[DIRECTIONS] Which lines of the records below contain the word "Integration"? Copy each of them out.

☆ ☆ ☆ ☆

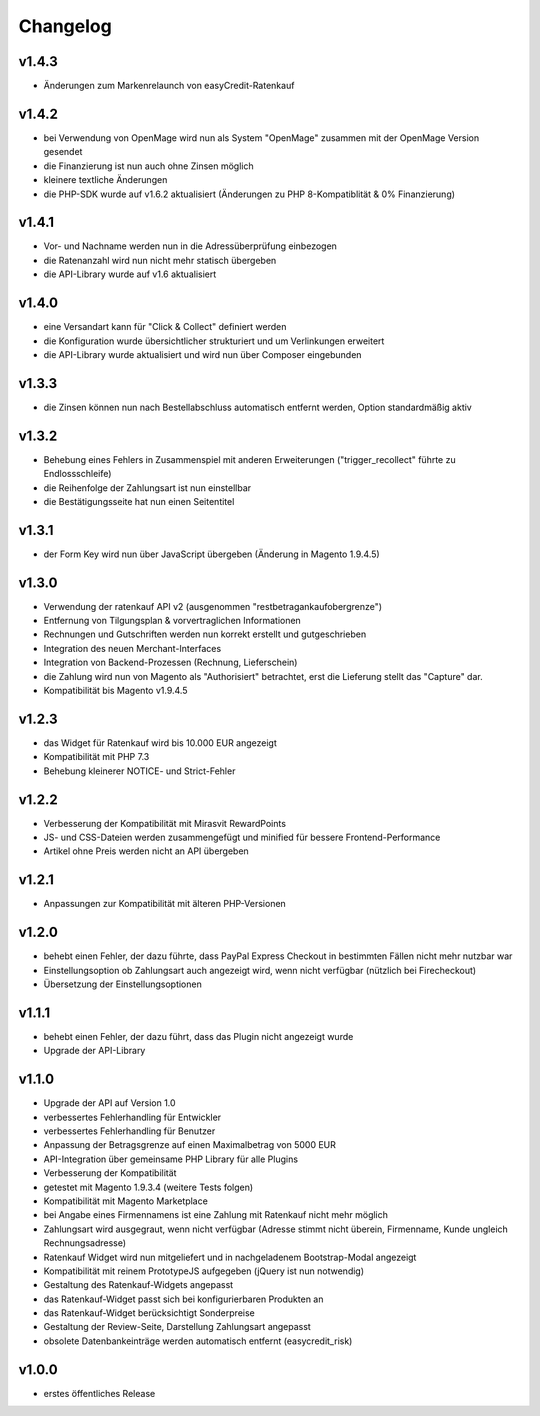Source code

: Changelog
=========

v1.4.3
------

* Änderungen zum Markenrelaunch von easyCredit-Ratenkauf

v1.4.2
------

* bei Verwendung von OpenMage wird nun als System "OpenMage" zusammen mit der OpenMage Version gesendet
* die Finanzierung ist nun auch ohne Zinsen möglich
* kleinere textliche Änderungen
* die PHP-SDK wurde auf v1.6.2 aktualisiert (Änderungen zu PHP 8-Kompatiblität & 0% Finanzierung)

v1.4.1
------

* Vor- und Nachname werden nun in die Adressüberprüfung einbezogen
* die Ratenanzahl wird nun nicht mehr statisch übergeben
* die API-Library wurde auf v1.6 aktualisiert

v1.4.0
------

* eine Versandart kann für "Click & Collect" definiert werden
* die Konfiguration wurde übersichtlicher strukturiert und um Verlinkungen erweitert
* die API-Library wurde aktualisiert und wird nun über Composer eingebunden

v1.3.3
------

* die Zinsen können nun nach Bestellabschluss automatisch entfernt werden, Option standardmäßig aktiv

v1.3.2
------

* Behebung eines Fehlers in Zusammenspiel mit anderen Erweiterungen ("trigger_recollect" führte zu Endlossschleife)
* die Reihenfolge der Zahlungsart ist nun einstellbar
* die Bestätigungsseite hat nun einen Seitentitel

v1.3.1
------

* der Form Key wird nun über JavaScript übergeben (Änderung in Magento 1.9.4.5)

v1.3.0
------

* Verwendung der ratenkauf API v2 (ausgenommen "restbetragankaufobergrenze")
* Entfernung von Tilgungsplan & vorvertraglichen Informationen
* Rechnungen und Gutschriften werden nun korrekt erstellt und gutgeschrieben
* Integration des neuen Merchant-Interfaces
* Integration von Backend-Prozessen (Rechnung, Lieferschein)
* die Zahlung wird nun von Magento als "Authorisiert" betrachtet, erst die Lieferung stellt das "Capture" dar.
* Kompatibilität bis Magento v1.9.4.5

v1.2.3
------

* das Widget für Ratenkauf wird bis 10.000 EUR angezeigt
* Kompatibilität mit PHP 7.3
* Behebung kleinerer NOTICE- und Strict-Fehler

v1.2.2
------

* Verbesserung der Kompatibilität mit Mirasvit RewardPoints
* JS- und CSS-Dateien werden zusammengefügt und minified für bessere Frontend-Performance
* Artikel ohne Preis werden nicht an API übergeben

v1.2.1
------

* Anpassungen zur Kompatibilität mit älteren PHP-Versionen

v1.2.0
------

* behebt einen Fehler, der dazu führte, dass PayPal Express Checkout in bestimmten Fällen nicht mehr nutzbar war
* Einstellungsoption ob Zahlungsart auch angezeigt wird, wenn nicht verfügbar (nützlich bei Firecheckout)
* Übersetzung der Einstellungsoptionen

v1.1.1
------

* behebt einen Fehler, der dazu führt, dass das Plugin nicht angezeigt wurde
* Upgrade der API-Library

v1.1.0
------

* Upgrade der API auf Version 1.0
* verbessertes Fehlerhandling für Entwickler
* verbessertes Fehlerhandling für Benutzer
* Anpassung der Betragsgrenze auf einen Maximalbetrag von 5000 EUR
* API-Integration über gemeinsame PHP Library für alle Plugins
* Verbesserung der Kompatibilität
* getestet mit Magento 1.9.3.4 (weitere Tests folgen)
* Kompatibilität mit Magento Marketplace
* bei Angabe eines Firmennamens ist eine Zahlung mit Ratenkauf nicht mehr möglich
* Zahlungsart wird ausgegraut, wenn nicht verfügbar (Adresse stimmt nicht überein, Firmenname, Kunde ungleich Rechnungsadresse)
* Ratenkauf Widget wird nun mitgeliefert und in nachgeladenem Bootstrap-Modal angezeigt
* Kompatibilität mit reinem PrototypeJS aufgegeben (jQuery ist nun notwendig)
* Gestaltung des Ratenkauf-Widgets angepasst
* das Ratenkauf-Widget passt sich bei konfigurierbaren Produkten an
* das Ratenkauf-Widget berücksichtigt Sonderpreise
* Gestaltung der Review-Seite, Darstellung Zahlungsart angepasst
* obsolete Datenbankeinträge werden automatisch entfernt (easycredit_risk)

v1.0.0
------

* erstes öffentliches Release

☆ ☆ ☆ ☆

[FINAL ANSWER]
* Integration des neuen Merchant-Interfaces
* Integration von Backend-Prozessen (Rechnung, Lieferschein)
* API-Integration über gemeinsame PHP Library für alle Plugins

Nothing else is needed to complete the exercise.